I am now looking around my office for the hidden cameras... as this has to be a joke. :lol:

Ignoring the rubbish, *DamascSt*, sorry but the answer is no... Discus are not really a good option for your 55g tank. As mentioned above, have you considered Angelfish?


----------



## jd lover (Mar 11, 2011)

Honestly I question if you have ever even kept discus. If its such rubbish why does all Tue experienced discus keeper recommends 10g per discus with height more important than length. And also you own link said a 55can house 5-6 discus. Is that not 10g per discus? And also if it was really inaccurate as you claim why do all reputable website say THE EXACT SAME thing?


----------



## phishNfilly (May 22, 2011)

Hello Guys,

I am not new to fish keeping but would be new to Discus if I venture into this. I have read the above posts and still will ask my questions so please don't slap me  I have a 46 bowfront aquarium ( be kind ) that I have always wanted to have just a pair of Discus. I don't want to breed them I just want a pair period. I see you recommend 3-5 discus, now is this a rule laid in stone? Is it impossible to have just a pair in a 46 bowfront? I really don't want 3-5 starting off with these fish. Also is there such a thing as a "starter discus "? I dont want a fancy high priced Discus, I just want something pretty to look at and possibly photograph well, I am not out to win awards but don't want a crappy fish either  . Also, price of Discus, how much money are we talking here per Discus for say just a nice looking fish but not a "OMG I am re-mortgaging my house Discus"? If I am successful with a few discus then possibly I might consider a 75 and 3-5 Discus, or should I just let the idea go of having a few of these simply gorgeous disc shapped fish  ! I am going to go to a LFS tomorrow and I will talk to the owner who has some beauties up there, I just don't want to go with no information at all under my belt. They want to sell fish and it's understandable but I need to do some homework so I don't get blindsided. Thanks for listening. Julia :?


----------



## BelieveInBlue (Jul 17, 2011)

A pair of discus can work in a 46 yes. BUT, it HAS to be a true pair, otherwise they might bicker and fight, and that may not end well. Of course, if they ARE a true pair, they'll probably end up breeding anyways. As for price, most of my discus over here cost between 50 and 100 dollars each for a 3-4 inch individual. True mated pairs usually cost quite a bit more though. Honestly though, discus a nor forgiving fish; they won't tolerate mistakes very well. If you really want to start a discus tank, I'd say get as big of a tank as you can that is at least 4 feet and 75 gallons, then find a reputable dealer or breeder who has healthy discus for a fair price, and obtain 6 or more juveniles and start from there. And there isn't really a starter discus, since they're all colour morphs of the same fish (symphysodon equifasciatus).
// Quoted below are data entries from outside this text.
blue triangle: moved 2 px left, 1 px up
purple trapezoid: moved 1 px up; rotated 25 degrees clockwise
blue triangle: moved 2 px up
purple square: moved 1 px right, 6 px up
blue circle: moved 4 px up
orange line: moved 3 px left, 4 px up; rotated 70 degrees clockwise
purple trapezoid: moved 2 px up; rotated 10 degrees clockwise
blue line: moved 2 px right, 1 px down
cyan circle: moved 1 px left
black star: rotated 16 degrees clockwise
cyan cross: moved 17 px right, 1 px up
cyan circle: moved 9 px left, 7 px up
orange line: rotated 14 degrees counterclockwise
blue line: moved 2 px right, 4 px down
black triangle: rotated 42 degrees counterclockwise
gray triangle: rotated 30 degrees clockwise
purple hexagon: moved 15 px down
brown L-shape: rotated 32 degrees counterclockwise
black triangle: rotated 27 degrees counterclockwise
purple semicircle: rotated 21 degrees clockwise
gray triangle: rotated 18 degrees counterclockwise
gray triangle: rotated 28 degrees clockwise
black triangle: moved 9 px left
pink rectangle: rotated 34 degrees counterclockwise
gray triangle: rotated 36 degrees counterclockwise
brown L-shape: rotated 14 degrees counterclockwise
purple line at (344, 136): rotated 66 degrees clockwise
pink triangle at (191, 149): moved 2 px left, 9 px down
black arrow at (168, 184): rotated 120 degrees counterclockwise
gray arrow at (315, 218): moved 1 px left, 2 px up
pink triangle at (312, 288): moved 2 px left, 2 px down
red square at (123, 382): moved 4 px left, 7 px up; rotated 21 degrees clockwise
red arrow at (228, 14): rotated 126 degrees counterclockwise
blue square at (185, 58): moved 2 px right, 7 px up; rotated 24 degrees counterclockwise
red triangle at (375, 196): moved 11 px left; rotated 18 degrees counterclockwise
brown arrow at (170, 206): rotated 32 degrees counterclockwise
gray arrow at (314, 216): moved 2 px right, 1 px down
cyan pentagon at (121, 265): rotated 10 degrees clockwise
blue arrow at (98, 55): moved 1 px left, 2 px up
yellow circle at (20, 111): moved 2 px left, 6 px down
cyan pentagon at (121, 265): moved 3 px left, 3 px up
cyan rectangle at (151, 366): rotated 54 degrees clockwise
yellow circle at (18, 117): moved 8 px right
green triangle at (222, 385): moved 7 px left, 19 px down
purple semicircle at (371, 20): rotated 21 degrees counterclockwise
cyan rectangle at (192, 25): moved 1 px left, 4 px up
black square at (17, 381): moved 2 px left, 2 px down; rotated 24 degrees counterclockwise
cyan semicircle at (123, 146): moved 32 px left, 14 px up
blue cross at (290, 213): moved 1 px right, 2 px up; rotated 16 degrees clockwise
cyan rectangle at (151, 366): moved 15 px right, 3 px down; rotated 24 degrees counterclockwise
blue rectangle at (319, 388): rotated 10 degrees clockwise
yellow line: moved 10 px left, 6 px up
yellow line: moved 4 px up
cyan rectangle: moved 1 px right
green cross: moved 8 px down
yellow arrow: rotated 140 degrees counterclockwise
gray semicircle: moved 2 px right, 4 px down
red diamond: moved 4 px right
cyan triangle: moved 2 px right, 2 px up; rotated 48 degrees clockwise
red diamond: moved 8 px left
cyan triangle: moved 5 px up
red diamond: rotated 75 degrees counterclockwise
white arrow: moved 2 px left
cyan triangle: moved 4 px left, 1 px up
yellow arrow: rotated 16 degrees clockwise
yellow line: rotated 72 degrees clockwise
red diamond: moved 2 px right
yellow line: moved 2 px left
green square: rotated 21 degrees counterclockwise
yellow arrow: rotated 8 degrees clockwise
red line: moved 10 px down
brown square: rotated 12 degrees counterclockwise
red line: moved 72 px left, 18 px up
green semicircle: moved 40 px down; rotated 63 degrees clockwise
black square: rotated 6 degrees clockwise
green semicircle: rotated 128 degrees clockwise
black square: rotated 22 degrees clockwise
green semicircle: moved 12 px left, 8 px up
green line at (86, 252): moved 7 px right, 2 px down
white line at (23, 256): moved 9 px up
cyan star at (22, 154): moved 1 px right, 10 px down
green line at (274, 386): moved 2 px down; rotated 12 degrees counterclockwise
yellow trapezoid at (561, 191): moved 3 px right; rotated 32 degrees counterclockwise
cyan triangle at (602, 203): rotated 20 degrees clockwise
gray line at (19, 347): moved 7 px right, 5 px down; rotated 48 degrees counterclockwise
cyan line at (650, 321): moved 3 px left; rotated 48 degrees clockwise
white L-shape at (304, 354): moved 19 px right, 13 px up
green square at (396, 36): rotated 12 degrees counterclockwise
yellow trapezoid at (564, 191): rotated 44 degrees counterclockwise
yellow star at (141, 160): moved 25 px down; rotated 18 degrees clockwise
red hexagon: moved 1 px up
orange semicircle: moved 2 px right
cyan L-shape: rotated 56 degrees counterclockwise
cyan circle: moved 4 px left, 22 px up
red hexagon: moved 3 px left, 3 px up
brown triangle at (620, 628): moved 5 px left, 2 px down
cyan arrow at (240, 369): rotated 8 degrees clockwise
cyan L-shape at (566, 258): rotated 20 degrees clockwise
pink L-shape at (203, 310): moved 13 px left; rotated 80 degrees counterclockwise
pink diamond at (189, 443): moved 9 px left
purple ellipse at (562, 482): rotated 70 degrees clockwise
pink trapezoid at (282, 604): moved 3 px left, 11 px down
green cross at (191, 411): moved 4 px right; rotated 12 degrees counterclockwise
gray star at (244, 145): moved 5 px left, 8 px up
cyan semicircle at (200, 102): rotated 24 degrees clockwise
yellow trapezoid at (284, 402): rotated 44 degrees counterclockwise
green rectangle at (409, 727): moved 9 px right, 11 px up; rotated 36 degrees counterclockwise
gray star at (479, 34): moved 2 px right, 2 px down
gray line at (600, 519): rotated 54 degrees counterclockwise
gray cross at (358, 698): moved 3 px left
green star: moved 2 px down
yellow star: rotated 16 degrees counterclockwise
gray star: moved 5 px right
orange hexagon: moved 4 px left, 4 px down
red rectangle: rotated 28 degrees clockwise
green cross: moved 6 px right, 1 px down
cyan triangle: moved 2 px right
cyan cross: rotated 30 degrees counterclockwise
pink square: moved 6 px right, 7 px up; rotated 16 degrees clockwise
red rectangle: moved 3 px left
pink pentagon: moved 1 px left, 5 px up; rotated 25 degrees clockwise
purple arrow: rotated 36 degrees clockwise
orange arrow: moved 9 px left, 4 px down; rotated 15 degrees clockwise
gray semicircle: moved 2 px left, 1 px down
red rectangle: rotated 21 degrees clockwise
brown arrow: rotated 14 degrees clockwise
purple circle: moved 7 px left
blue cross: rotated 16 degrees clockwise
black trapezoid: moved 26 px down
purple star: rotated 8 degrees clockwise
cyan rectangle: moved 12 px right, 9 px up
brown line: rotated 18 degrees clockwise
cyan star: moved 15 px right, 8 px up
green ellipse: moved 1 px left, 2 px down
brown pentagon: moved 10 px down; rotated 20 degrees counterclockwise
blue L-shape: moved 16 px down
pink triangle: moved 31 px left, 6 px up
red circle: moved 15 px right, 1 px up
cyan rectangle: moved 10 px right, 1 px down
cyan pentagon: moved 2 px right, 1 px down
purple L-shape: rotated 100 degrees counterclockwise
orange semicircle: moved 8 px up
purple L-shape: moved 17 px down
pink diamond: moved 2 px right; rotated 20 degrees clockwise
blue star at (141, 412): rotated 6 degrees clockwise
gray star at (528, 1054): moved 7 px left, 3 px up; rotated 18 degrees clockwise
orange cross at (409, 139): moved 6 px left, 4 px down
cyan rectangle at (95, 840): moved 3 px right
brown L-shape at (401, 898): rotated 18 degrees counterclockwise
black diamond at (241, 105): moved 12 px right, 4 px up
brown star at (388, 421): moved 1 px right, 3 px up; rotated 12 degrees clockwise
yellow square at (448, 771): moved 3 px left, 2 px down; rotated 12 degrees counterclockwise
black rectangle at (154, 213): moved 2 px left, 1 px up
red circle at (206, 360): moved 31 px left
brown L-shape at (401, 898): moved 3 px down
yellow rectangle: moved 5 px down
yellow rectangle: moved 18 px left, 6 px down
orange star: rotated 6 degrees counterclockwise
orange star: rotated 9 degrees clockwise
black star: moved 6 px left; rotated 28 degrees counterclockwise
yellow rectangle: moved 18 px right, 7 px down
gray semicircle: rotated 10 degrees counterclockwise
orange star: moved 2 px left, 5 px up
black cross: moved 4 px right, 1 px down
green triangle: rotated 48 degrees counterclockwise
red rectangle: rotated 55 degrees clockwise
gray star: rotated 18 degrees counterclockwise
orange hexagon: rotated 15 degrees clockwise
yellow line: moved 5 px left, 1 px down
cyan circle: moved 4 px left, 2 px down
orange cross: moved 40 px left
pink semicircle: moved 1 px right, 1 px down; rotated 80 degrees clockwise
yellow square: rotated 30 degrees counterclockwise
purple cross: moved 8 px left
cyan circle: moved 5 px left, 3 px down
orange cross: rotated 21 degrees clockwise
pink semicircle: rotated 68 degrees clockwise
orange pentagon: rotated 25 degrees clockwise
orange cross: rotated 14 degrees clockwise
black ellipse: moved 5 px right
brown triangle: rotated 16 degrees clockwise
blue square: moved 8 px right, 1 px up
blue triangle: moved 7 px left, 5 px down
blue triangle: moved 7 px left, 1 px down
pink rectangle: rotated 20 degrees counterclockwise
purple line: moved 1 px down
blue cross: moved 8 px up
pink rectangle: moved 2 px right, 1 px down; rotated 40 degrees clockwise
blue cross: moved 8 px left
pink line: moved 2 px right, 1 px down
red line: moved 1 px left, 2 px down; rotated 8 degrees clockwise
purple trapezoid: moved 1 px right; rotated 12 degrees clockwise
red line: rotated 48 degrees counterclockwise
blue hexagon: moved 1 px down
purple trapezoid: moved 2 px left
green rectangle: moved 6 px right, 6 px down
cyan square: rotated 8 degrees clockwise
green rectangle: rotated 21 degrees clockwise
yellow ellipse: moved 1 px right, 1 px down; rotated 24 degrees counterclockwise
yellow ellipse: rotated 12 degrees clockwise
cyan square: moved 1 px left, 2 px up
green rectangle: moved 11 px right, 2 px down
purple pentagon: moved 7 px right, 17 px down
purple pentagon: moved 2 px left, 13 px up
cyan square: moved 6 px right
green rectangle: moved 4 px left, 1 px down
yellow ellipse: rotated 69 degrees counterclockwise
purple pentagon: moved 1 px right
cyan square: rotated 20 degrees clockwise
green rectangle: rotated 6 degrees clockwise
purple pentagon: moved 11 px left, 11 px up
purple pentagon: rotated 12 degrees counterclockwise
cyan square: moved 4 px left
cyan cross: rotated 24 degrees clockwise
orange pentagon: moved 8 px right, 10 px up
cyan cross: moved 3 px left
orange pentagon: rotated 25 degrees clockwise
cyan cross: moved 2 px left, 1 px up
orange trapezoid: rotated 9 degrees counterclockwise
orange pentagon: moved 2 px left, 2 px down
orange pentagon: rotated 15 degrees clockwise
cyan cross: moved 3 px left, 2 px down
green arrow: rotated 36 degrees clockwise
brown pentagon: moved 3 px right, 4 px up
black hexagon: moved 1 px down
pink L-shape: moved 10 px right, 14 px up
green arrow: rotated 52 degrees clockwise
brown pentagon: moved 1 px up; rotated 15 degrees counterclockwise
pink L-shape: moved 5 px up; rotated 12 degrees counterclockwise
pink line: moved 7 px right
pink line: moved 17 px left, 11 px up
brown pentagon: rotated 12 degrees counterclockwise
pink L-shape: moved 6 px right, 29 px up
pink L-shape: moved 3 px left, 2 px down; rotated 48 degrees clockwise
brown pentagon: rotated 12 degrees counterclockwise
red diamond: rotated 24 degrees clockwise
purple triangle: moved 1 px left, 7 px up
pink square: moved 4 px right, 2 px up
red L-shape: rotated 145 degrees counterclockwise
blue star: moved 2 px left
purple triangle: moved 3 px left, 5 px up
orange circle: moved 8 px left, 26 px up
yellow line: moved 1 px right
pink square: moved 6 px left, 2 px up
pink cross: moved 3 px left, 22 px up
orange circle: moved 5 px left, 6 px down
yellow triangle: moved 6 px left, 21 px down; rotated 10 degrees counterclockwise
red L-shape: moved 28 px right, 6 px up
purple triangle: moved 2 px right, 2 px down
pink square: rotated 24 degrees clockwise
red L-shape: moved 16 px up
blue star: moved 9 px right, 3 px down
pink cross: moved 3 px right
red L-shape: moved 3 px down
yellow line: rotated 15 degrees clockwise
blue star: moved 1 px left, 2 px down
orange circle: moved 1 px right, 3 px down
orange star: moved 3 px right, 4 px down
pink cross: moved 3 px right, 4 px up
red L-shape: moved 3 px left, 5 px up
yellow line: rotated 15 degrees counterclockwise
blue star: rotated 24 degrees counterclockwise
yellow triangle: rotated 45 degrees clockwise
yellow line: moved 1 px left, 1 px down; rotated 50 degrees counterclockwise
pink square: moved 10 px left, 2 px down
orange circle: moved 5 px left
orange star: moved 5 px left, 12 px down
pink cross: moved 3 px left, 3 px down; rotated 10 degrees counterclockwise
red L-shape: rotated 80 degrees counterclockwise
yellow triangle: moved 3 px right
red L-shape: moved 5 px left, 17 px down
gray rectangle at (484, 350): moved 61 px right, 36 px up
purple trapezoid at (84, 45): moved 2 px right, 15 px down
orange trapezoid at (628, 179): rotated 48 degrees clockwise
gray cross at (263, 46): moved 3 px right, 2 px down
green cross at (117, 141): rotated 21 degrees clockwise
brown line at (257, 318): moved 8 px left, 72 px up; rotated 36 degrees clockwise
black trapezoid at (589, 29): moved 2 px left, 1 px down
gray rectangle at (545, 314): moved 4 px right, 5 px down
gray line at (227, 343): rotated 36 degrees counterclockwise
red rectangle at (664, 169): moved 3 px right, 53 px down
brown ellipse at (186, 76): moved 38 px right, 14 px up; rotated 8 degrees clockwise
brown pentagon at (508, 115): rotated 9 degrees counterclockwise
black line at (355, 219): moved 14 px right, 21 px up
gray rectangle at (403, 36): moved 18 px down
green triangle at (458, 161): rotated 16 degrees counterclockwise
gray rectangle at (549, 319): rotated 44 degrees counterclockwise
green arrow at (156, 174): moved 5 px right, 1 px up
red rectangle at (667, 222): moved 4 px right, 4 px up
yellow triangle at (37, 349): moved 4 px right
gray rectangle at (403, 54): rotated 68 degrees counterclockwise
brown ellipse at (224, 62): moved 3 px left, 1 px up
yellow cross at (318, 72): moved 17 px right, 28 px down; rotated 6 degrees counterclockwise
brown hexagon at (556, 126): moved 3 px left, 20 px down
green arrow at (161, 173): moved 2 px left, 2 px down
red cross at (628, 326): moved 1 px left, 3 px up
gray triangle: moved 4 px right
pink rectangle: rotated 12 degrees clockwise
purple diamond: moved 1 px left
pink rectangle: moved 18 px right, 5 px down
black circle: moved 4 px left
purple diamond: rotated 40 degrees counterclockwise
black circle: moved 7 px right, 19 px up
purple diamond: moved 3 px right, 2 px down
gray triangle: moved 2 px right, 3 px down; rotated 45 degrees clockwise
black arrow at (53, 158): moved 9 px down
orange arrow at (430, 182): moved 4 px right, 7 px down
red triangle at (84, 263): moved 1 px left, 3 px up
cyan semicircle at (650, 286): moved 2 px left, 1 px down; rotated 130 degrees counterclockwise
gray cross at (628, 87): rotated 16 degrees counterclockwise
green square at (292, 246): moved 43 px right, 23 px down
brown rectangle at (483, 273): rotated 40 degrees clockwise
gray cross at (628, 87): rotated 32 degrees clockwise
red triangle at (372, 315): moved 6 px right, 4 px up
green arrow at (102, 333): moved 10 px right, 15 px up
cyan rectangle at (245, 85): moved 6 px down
PS: next time, start your own thread. You'll probably get more responses, and you won't be hijacking someone else's thread.


----------



## jd lover (Mar 11, 2011)

Since you already hijack I might aswell answer. How big is you bow front from front to back as that's important. A pair will work if they have room to in the tank and if its a proven pair they WILL breed. If not one will most likely die. A pair of discus are gonna run you anywhere from 2x the price of one on you're area up to 5x+. Depending on the quality


----------



## phishNfilly (May 22, 2011)

I didn't realize I was hijacking, I just thought it was open discussion on discus. Forgive me.  
Thanks for the information, I will take it all into consideration if and when I do decide for sure what to do with this tank size problem. Thanks and sorry for the hijack. Julia


----------



## Number6 (Mar 13, 2003)

*phishNfilly*
3 to 5 Discus is actually the number of Discus that is not recommendable. They usually kill each other off at those numbers.

You might also want to see if you can find a Discus with the personality that would be fine on its own. A single Discus in a 46g bowfront could be a very fun setup. I have pAid as little as 10 dollars from a lfs for Discus and as much as 30. Shop around....


----------



## phishNfilly (May 22, 2011)

Number thanks for the shot in the arm. I am off to go see some discus today just to see what I have out there. I will start my own thread after this post. Julie


----------